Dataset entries

* * *

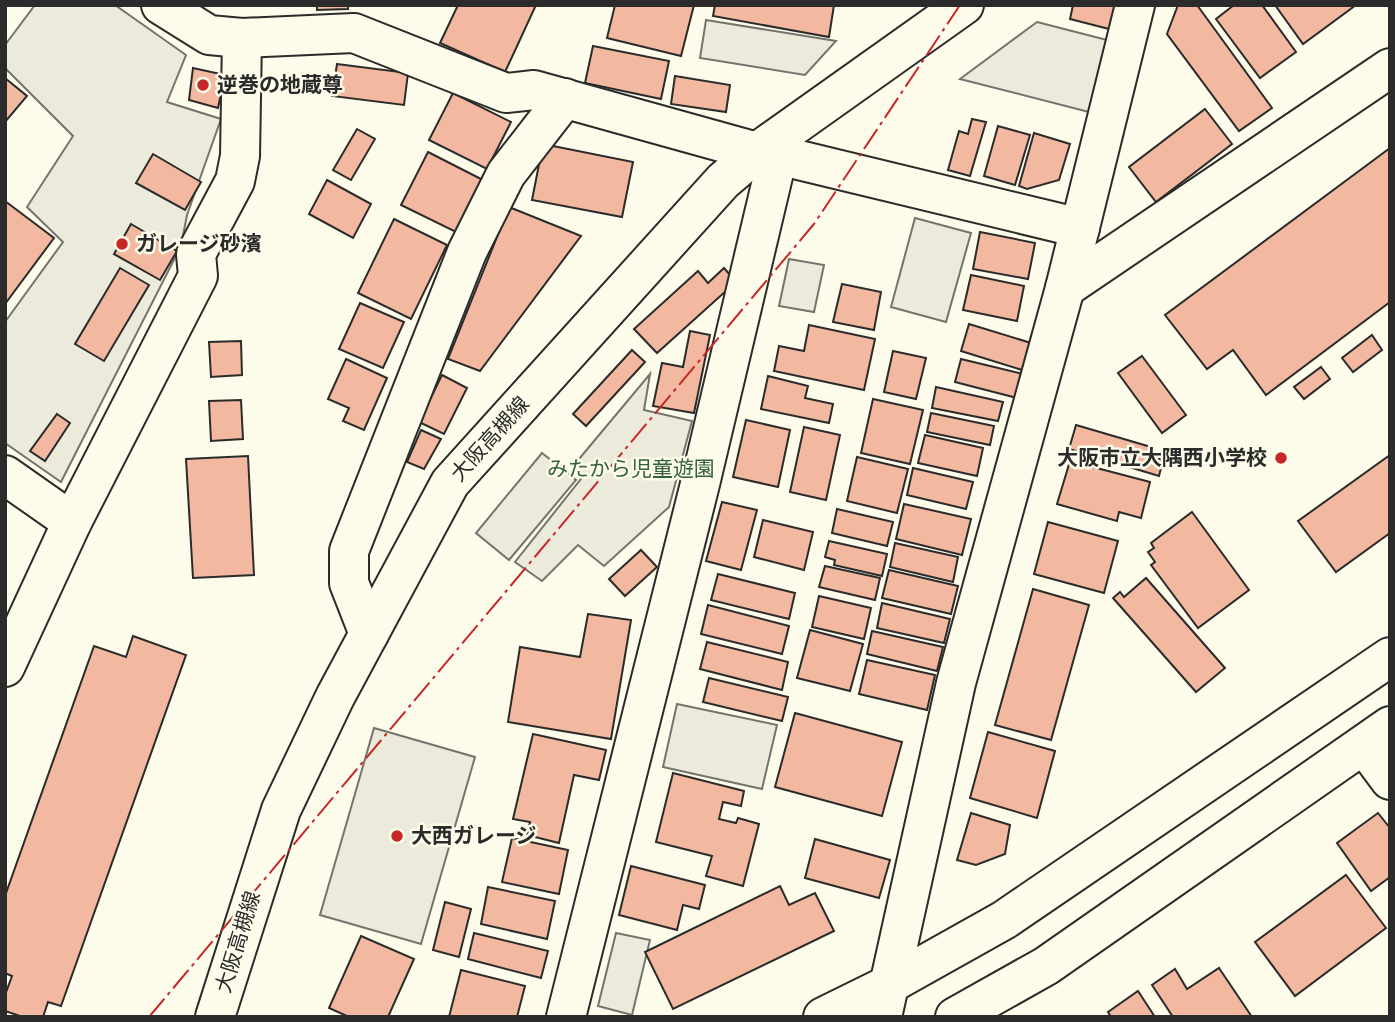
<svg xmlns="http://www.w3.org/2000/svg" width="1395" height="1022" viewBox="0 0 1395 1022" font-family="Montserrat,'Noto Sans JP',sans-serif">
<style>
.green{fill:#ecebdb;stroke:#74746e;stroke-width:2}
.parking{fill:#eceadb;stroke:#74746e;stroke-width:2}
.building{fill:#f2b8a0;stroke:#2b2b2b;stroke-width:2}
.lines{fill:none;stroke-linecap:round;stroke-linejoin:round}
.minor-casing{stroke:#2b2b2b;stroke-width:42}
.major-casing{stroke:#2b2b2b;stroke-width:42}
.minor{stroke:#fdfbea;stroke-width:38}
.major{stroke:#fdfbea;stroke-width:38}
.power{stroke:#c62828;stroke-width:2;stroke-dasharray:24 5 3.5 5;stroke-linecap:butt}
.poi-dot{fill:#c62828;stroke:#fdfbea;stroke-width:2.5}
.labels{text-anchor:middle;stroke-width:5;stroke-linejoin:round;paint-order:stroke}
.poi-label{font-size:21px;font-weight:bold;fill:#2b2b2b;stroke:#fdfbea;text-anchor:start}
.street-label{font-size:21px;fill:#2b2b2b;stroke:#fdfbea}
.park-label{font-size:21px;fill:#34623c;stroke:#fdfbea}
</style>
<rect width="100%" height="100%" fill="#fdfbea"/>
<polygon class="green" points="650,374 644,410 692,421 669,507 604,566 578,545 542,581 515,562 584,475 574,465"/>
<g class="parking">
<polygon points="35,5 115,5 186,55 167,102 221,119 187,215 181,246 61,482 5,443 5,322 63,242 27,207 73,136 5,68 5,45"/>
<polygon points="706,20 836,41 805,75 700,58"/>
<polygon points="1037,22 1107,40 1089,112 960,79"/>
<polygon points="915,218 971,233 946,322 891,307"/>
<polygon points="789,259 824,265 814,312 779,306"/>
<polygon points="542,453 576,480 509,560 476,533"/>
<polygon points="677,704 777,725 762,789 663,767"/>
<polygon points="374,728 475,757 421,944 320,915"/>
<polygon points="616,933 650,940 632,1015 598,1006"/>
</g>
<g class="building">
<polygon points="317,5 348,5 348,9 317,10"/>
<polygon points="458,5 536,5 505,72 440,43"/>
<polygon points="615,5 694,5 681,56 607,38"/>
<polygon points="715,5 834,5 829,37 713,16"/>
<polygon points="1073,5 1115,5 1109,29 1070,19"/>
<polygon points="1178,5 1197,5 1272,108 1239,131 1167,34"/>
<polygon points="1234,5 1262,5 1296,52 1260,78 1216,19"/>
<polygon points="1275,5 1356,5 1303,44"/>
<polygon points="593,46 669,61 661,99 585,83"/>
<polygon points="337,64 408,73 404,105 332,96"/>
<polygon points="193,68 225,75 218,108 189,100"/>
<polygon points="675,76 730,85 726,112 671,104"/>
<polygon points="5,78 27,96 5,122"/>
<polygon points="453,93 511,122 487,169 429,140"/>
<polygon points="1205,109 1232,144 1156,202 1129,167"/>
<polygon points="972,119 986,122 970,176 948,170 959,131 968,134"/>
<polygon points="998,126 1030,135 1015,185 984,176"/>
<polygon points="357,129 375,139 351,180 333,170"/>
<polygon points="1034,133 1070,144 1059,180 1027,189 1019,186"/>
<polygon points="543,144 633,162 622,217 532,200"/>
<polygon points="1390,148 1390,302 1266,395 1233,350 1207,369 1165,315"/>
<polygon points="428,152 483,180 456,232 401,205"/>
<polygon points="153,154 201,182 185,210 136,183"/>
<polygon points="327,180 371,204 353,238 309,214"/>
<polygon points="5,201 54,238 5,304"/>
<polygon points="509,207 581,236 480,371 448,359"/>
<polygon points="394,219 447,245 411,319 358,293"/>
<polygon points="131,224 177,251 160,280 114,254"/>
<polygon points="980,232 1035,243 1028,279 973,269"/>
<polygon points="120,268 149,285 104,361 75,344"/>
<polygon points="724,268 736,282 657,353 634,329 698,271 708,283"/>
<polygon points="971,275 1024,286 1017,321 963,310"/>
<polygon points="842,284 881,292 874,330 833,322"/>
<polygon points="360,303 404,322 383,368 339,349"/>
<polygon points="969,324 1031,343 1022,370 961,351"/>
<polygon points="809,325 875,339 864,390 774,371 779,346 804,351"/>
<polygon points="690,331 710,335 694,413 653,406 662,363 683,367"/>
<polygon points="1372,335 1382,350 1353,372 1342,358"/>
<polygon points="241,341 242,375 211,377 209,342"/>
<polygon points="632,350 645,362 586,426 573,414"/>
<polygon points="893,351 926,358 916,399 884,392"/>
<polygon points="1142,356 1186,415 1162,433 1118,373"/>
<polygon points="346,359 387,378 364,430 343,421 349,408 328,399"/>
<polygon points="961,359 1023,374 1017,398 955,382"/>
<polygon points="1321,367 1330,379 1304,399 1294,387"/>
<polygon points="442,375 467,388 444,434 419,422"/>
<polygon points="768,376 808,386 805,398 833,404 829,423 761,409"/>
<polygon points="936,387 1003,402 998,421 932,408"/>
<polygon points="873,399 923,410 910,464 861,453"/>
<polygon points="241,400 243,439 211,441 209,401"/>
<polygon points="931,413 994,426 990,445 927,432"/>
<polygon points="57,414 70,423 45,461 30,451"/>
<polygon points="746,420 790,430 778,487 733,477"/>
<polygon points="1076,425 1151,447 1148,456 1163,460 1159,476 1069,449"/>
<polygon points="804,427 840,435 826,500 790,492"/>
<polygon points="421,430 441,439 424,469 407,462"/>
<polygon points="925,435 983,448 977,476 918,463"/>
<polygon points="1390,455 1390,533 1336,572 1298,521"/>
<polygon points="248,456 254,575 193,578 186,459"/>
<polygon points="857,457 908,469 897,513 847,501"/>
<polygon points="1070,461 1150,482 1141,518 1119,512 1117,521 1057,504"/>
<polygon points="913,468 973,482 966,509 907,495"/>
<polygon points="722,502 757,510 741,570 706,561"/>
<polygon points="904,504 971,519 962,555 896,539"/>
<polygon points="837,509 893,522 887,546 832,533"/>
<polygon points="1192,512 1249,590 1198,628 1151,565 1155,562 1148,552 1154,548 1151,543"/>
<polygon points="763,520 813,532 804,570 754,557"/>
<polygon points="1048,522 1118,541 1104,593 1034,574"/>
<polygon points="829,541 887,554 882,576 834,565 835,560 825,557"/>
<polygon points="895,543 958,557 953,582 890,567"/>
<polygon points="641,550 657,567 625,596 609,579"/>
<polygon points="825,566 880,578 875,600 819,587"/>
<polygon points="889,570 958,586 951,614 882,598"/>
<polygon points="718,574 795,593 789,619 711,600"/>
<polygon points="1146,578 1225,668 1196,692 1113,598 1120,592 1124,597"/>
<polygon points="1033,589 1089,605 1051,740 995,725"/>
<polygon points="819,596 871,608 864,639 812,627"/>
<polygon points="882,603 950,619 944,643 877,628"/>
<polygon points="708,605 789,626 782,654 701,634"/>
<polygon points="588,614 631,620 611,739 508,722 520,647 580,657"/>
<polygon points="810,630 863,644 850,691 797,678"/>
<polygon points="872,631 943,647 937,671 867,654"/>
<polygon points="133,636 186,655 61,1006 48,1002 43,1017 23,1017 5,1011 5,995 12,976 5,973 5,896 94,646 126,657"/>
<polygon points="707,642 788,662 782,690 700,669"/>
<polygon points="867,660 935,675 927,710 859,694"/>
<polygon points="709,678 788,697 782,721 703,702"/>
<polygon points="795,713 902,742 882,816 775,787"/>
<polygon points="988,732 1055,751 1037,818 970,798"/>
<polygon points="533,734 606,750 599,780 574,775 559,843 527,835 530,822 513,819"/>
<polygon points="673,773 744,791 741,806 723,802 719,819 736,823 738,818 759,824 743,886 706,876 712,856 656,842"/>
<polygon points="971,813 1010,825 1005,854 976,865 957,860"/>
<polygon points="1378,813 1390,828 1390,877 1371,891 1337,843"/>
<polygon points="512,838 568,850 559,894 502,882"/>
<polygon points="815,839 890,860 879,898 805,878"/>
<polygon points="631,866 705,885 699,909 683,905 677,930 619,915"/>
<polygon points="1346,875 1386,928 1295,996 1255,942"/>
<polygon points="780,886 789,905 815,893 834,931 673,1009 645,952"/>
<polygon points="488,887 555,901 547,939 481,924"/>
<polygon points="445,902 471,909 459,957 433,950"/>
<polygon points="474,933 548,951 541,978 468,959"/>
<polygon points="361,936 414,959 388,1017 349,1017 329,1008"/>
<polygon points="1219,968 1252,1017 1173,1017 1152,985 1175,969 1187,989"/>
<polygon points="461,970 525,986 517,1017 449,1017"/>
<polygon points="1138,991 1155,1017 1111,1017 1108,1012"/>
</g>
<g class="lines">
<g class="minor-casing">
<g id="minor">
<polyline points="161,5 209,35 242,38 354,33 506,93 534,90 757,152"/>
<polyline points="778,155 1080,228"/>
<polyline points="1065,288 1390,68"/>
<polyline points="5,475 72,522"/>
<polyline points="369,634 349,583 349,551 467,252 506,174 565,98"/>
<polyline points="5,667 72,522 198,276 196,254 235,181 240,156 242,38"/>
<polyline points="1364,745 1390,780"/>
<polyline points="566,1017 700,484 783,134"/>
<polyline points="823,1017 888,985 1004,920 1390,657"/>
<polyline points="882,1017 956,683 1065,288 1135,5"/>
<polyline points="955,1017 1046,966 1390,726"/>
</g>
</g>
<g class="major-casing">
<polyline id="major" points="215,1017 281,810 335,697 450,483 723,181 757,152 964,5"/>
</g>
<use href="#minor" class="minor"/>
<use href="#major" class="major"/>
<polyline class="power" points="149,1017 814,224 960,5"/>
</g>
<g class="poi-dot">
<circle cx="203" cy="85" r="7"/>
<circle cx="122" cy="244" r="7"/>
<circle cx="1281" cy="458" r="7"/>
<circle cx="397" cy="836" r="7"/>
</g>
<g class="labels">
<g class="poi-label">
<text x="217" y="92">逆巻の地蔵尊</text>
<text x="136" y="251">ガレージ砂濱</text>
<text x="1267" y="465" text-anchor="end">大阪市立大隅西小学校</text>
<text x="411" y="843">大西ガレージ</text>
</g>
<g class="street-label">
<text transform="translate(490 439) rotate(-48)" y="7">大阪高槻線</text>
<text transform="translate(238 942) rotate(-73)" y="7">大阪高槻線</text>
</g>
<g class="park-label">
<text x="631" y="476">みたから児童遊園</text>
</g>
</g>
<rect width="1395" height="1022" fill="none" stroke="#2b2b2b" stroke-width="14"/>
</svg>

* * *

**What this task involves**
Where in the entries above does the word "lines" appear? Copy each line that has it.

**Exercise result**
.lines{fill:none;stroke-linecap:round;stroke-linejoin:round}
<g class="lines">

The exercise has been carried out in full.